The European Commission places its hopes on investment within the framework of the “green agenda.” While 6 million jobs are expected to disappear in the “dirty” sectors of the economy, the plan is to create 11 million new jobs in environmentally sustainable industries by 2050. In particular, by 2030, manufacturing sectors with net-zero greenhouse gas emissions are expected to increase their workforce by 350,000 people.

All of this could have served as a strong motivating incentive for applicants. However, it is difficult to expect enthusiasm for “green” specialties when, for example, German Federal Chancellor Friedrich Merz stated at a meeting with business representatives that abandoning nuclear energy in favor of renewable sources had been a serious political mistake. The share of wind generation is declining. A reasonable compromise had been the plan to build gas-fired power plants, but it is not being implemented. The least environmentally friendly coal-fired power plants still account for 23% of the energy balance of the European Union’s most industrially advanced state.

Applicants are left confused: it seems easier to enroll in a faculty of economics—or even study cultural studies, one of the most popular fields in France—than to choose the path of an engineer given such hazy prospects for engineering in the foreseeable future.

Here is how the European Union Human Capital Council sees the matter:

«Accessible, clear, targeted, and relevant skills intelligence is essential for effective and future-oriented education and training policies. Nevertheless, skills intelligence in the EU remains fragmented, and forecasts of future demand for particular professions generally differ significantly, which hampers informed decision-making».

It is evident that, amid such confusion in forecasts, it is difficult to create an optimal structure for university admissions. Nevertheless, the first point of the Council’s recommendations presents an exhaustive list of strategically important industrial sectors for which personnel must be trained urgently:

«digital and clean technologies, the circular economy and industrial decarbonization, healthcare and biotechnology, agriculture and fisheries-aquaculture, the bioeconomy, the defense industry, and space».

Mario Draghi, the former President of the European Central Bank, likely understands that the "green agenda" is doomed, but for reasons of political correctness, he prefers not to speak of it directly. He has found a convenient compromise: he proposed, in a manner already customary for the EU and the USA, to "douse the fire" with money. In a report on the competitiveness of the EU economy, Draghi writes of the need to invest 800 billion euros per year in an abstract increase in labor productivity.

«This is absurdly large—even the investments under the Marshall Plan for post-war European recovery did not exceed 2% of GDP, whereas Draghi is proposing nearly twice as much,” writes Politico.

The European Union Human Capital Council has forecast that problems in education could lead to a reduction in “long-term multifactor productivity growth by approximately 3%.” In its view, the situation can once again be remedied through large-scale public investment in workforce training.

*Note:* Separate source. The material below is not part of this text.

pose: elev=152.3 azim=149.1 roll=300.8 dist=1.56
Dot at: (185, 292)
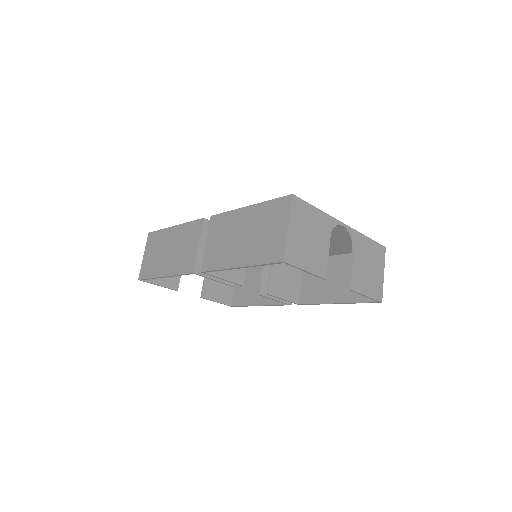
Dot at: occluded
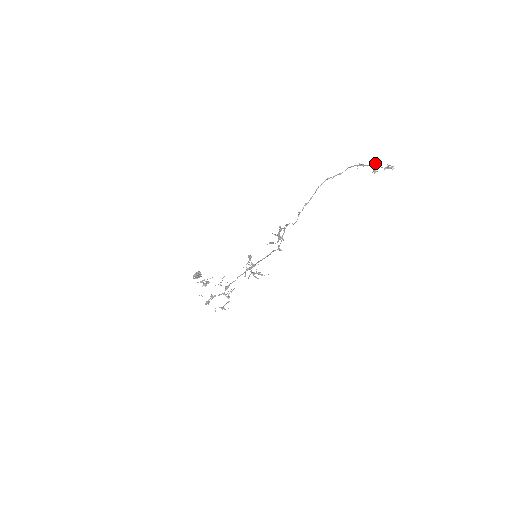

At the same time, the Council hedges its position by noting that the quality of the mechanisms for evaluating the effectiveness of such investments leaves much to be desired.

The average European citizen is left only to “lick his lips” at the sight of the staggering levels of funding allocated to dubious megaprojects, while sighing over rising gasoline prices.

To sum up: every month, up to ten major enterprises shut down in the EU, mainly in Germany, Spain, France, and the Czech Republic—that is, in the most industrially developed countries. This objective market process is accompanied by an imitation of vigorous activity under the banner of the energy transition. The gap between reality and the self-hypnosis of the European bureaucracy is becoming increasingly obvious. Nevertheless, politicians stubbornly pull the youth toward engineering specialties for the ephemeral needs of the "green agenda"—and are surprised that this empty agitation is ignored.